Winning Time: The Rise of the Lakers Dynasty
9pm, Sky Atlantic
The drama evoking the sights, sounds and sensations of early-80s America via the medium of basketball returns for a second season. It’s 1984 and the Lakers are established as a brutally efficient winning machine. We flash back to 1980 when Magic Johnson (Quincy Isaiah) is getting his first huge paycheck. Adrien Brody brings abrasive coach Pat Riley to life in his usual, never knowingly understated style. Phil Harrison
A Cotswold Farmshop
8pm, Channel 4
Gloucester service station is one of few that deserves to be regarded as a destination rather than a convenient stop-off.
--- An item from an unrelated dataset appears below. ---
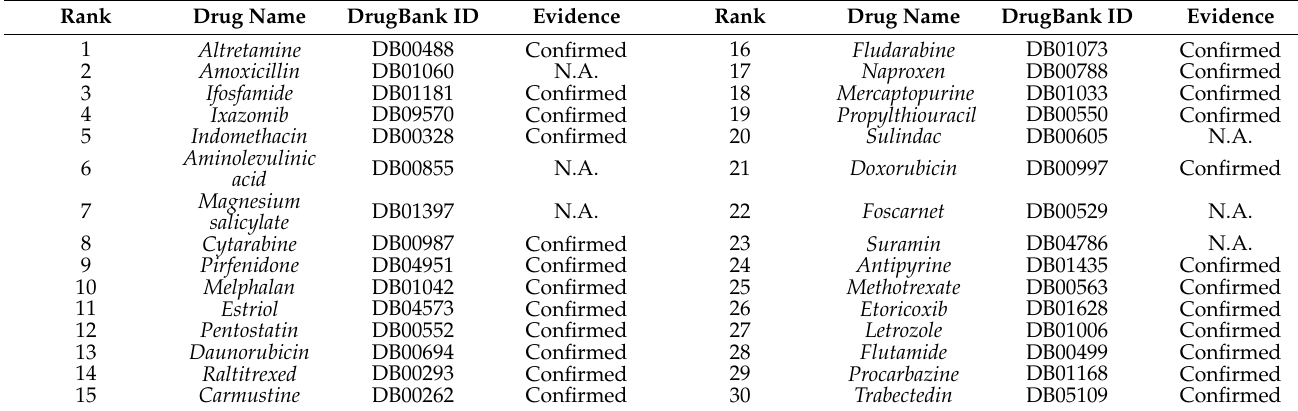
Table 5. The top 30 interactions of Cyclophosphamide .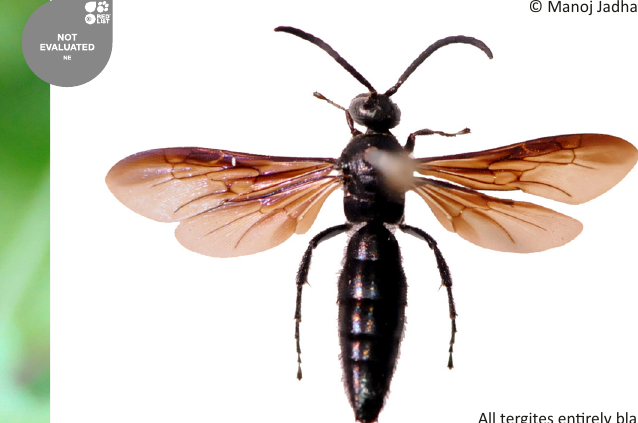
All tergites entirely black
Its shelves are stacked with produce from local food producers and artisan crafters. This wholesome series meets some of the people behind the exceptional fare it sells – including rare-breed cheesemaker Jonathan Crump. PH
Wolf
9pm, BBC One
Three episodes in and it’s still hard to know what this cold-case/horror mashup is trying to do. As the captors of a posh family move from threatening to just annoying, DI Caffery (Ukweli Roach) replays the “donkey pitch” murder interviews: five years ago, the local teens weren’t terribly helpful. Jack Seale
Earth
9pm, BBC Two
Chris Packham has done a good job of bringing some impenetrable subject matter to life in this expansive series about the the origins of this planet. This week, he is gazing skywards, tracking the atmosphere’s journey from “a toxic orange hell” to distinct ecosystem in its own right. PH
The Child Snatcher: Manhunt
9pm, Channel 5
This harrowing two-parter explores a case from the 80s where attempts to catch a paedophile serial killer were bedevilled by antiquated policing systems, a lack of CCTV and the absence of modern computers. Robert Black was eventually convicted of three murders in 1994. Could a more functional investigation have saved any of the victims’ lives? PH
Dreaming Whilst Black
10pm, BBC Three
Kwabena (played by series co-creator Adjani Salmon) is continuing to tiptoe through the snakepit that is the British film and TV industry when a big-time Bafta-winning producer shows interest in his Jamaica Road script. Sure, he probably won’t get paid, but at least he has something impressive to tell his girlfriend’s “boujie” mates. Ellen E Jones
Film choice
Hell Drivers (Cy Endfield, 1957), 12.20pm, Talking Pictures TV
This hardest of hardboiled British thrillers has Stanley Baker as ex-con lorry driver Tom Yately racing a crew of other riders (Sean Connery, Sid James, Gordon Jackson and Patrick McGoohan among them) over dangerous roads in 10-tonne trucks. Naturally, righteous Stanley tangles with McGoohan’s crooked crew leader and waltzes off with office girl Lucy (Peggy Cummins, who achieved retrospective noir immortality with Gun Crazy). Baker would make another great “hell” film – Hell is a City – in 1960. Andrew Pulver
Live sport
Women’s World Cup Football England v Nigeria, 8am, BBC One The Lionesses enter the knockout stages.